(SELECTED EXTRACT):
# # # # #
International Variation in Outcomes After PD-Related Peritonitis

Session Information

Category: Dialysis

  • 703 Dialysis: Peritoneal Dialysis

Authors

  • Perl, Jeffrey, St. Michael's Hospital, Toronto, Ontario, Canada
  • Fuller, Douglas S., Arbor Research Collaborative for Health, Ann Arbor, Michigan, United States
  • Boudville, Neil, University of Western Australia, Nedlands, Western Australia, Australia
  • Ito, Yasuhiko, Aichi Medical University, Nagakute, Aichi, Japan
  • Kanjanabuch, Talerngsak, Chulalongkorn University, Bangkok, Thailand
  • Nessim, Sharon, Jewish General Hospital, McGill University, Montreal, Quebec, Canada
  • Piraino, Beth M., University of Pittsburgh, Pittsburgh, Pennsylvania, United States
  • Pisoni, Ronald L., Arbor Research Collaborative for Health, Ann Arbor, Michigan, United States
  • Teitelbaum, Isaac, University of Colorado, Aurora, Colorado, United States
  • Woodrow, Graham, St. James University Hospital, Leeds, United Kingdom
  • Johnson, David W., Princess Alexandra Hospital, Brisbane, Queensland, Australia

Group or Team Name

  • PDOPPS Infection Prevention and Management Workgroup
Background

Peritoneal dialysis (PD)-associated peritonitis is a major source of morbidity, mortality, and technique failure for patients receiving PD. We sought to understand if there were regional differences in peritonitis outcomes.

Methods

We used Peritoneal Dialysis Outcomes and Practice Patterns Study phase 1 (2014-2017) data from Australia and New Zealand (A/NZ), Canada (CA), Japan (JP), Thailand (TH), the UK, and the US to report variation in peritonitis outcomes (up to 50 days after peritonitis) by country and to estimate associations with organism type using logistic regressions adjusted for country, age, sex, diabetes, and serum albumin. Cure was defined as the lack of any outcome except hospitalization. Technique failure (TF) was defined as permanent transfer to hemodialysis or failure to resume PD within 12 weeks.
# # # # #
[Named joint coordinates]
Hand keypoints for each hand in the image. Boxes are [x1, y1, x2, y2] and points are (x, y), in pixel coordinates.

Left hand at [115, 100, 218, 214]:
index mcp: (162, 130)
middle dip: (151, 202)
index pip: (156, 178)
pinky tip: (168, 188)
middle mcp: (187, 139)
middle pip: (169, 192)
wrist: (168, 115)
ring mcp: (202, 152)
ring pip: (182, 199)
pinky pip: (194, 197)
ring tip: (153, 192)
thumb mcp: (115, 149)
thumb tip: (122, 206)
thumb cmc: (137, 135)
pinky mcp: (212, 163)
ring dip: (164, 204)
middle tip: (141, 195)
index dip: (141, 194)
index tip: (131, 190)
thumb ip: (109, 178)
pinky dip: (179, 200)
# # # # #
(EXERCISE TASKS):
A: Edit the peritonitis abstract from "We used Peritoneal" to "within 12 weeks.", swapping "12 weeks" for "8 weeks".
B: Pick up the peritonitis abstract after its last sentence and write what comes next.
You won't need the listing for any of this.

(RESPONSES BY TASK):
A:
We used Peritoneal Dialysis Outcomes and Practice Patterns Study phase 1 (2014-2017) data from Australia and New Zealand (A/NZ), Canada (CA), Japan (JP), Thailand (TH), the UK, and the US to report variation in peritonitis outcomes (up to 50 days after peritonitis) by country and to estimate associations with organism type using logistic regressions adjusted for country, age, sex, diabetes, and serum albumin. Cure was defined as the lack of any outcome except hospitalization. Technique failure (TF) was defined as permanent transfer to hemodialysis or failure to resume PD within 8 weeks.

B:
Results

We observed 2270 peritonitis episodes in 6949 patients during 7816 years of follow-up (crude rate: 0.29 episodes/year). Cure proportion was 64% (range by country: 54-68%), and death occurred in 6% (JP: 2%; TH: 16%, others: 4-5%). Hospitalization was common for both peritonitis-related causes (55%, range: 41-75%) and for any cause (72%; range: 59-91%), with >80% occurring within 14 days. Relapsing/recurrent peritonitis occurred in 9% (range: 7-14%), and concurrent exit-site infection occurred in 12% (JP, UK: 19-21%; TH: 6%; others: 9-10%). Catheter removal occurred in 21% (TH, JP, UK: 24-29%; others: 18-20%), and TF occurred in 16% (TH: 10%; others: 16-19%). Higher odds of death, TF, or catheter removal were seen for Gram-negative (OR=2.78, 95% CI=2.03, 3.8), culture negative (OR=1.3, 95% CI=0.92, 1.83), polymicrobial (OR=4.43, 95% CI=2.89, 6.79), and missing/unknown peritonitis (OR=2.64, 95% CI=1.89, 3.69), compared to Gram-positive peritonitis.

Conclusion

High proportions of peritonitis resulting in death (Thailand) and TF (all countries) suggest novel interventions to prevent peritonitis are needed. Emphasis on identification methods and development of organism-specific treatment strategies may help reduce morbidity associated with these episodes.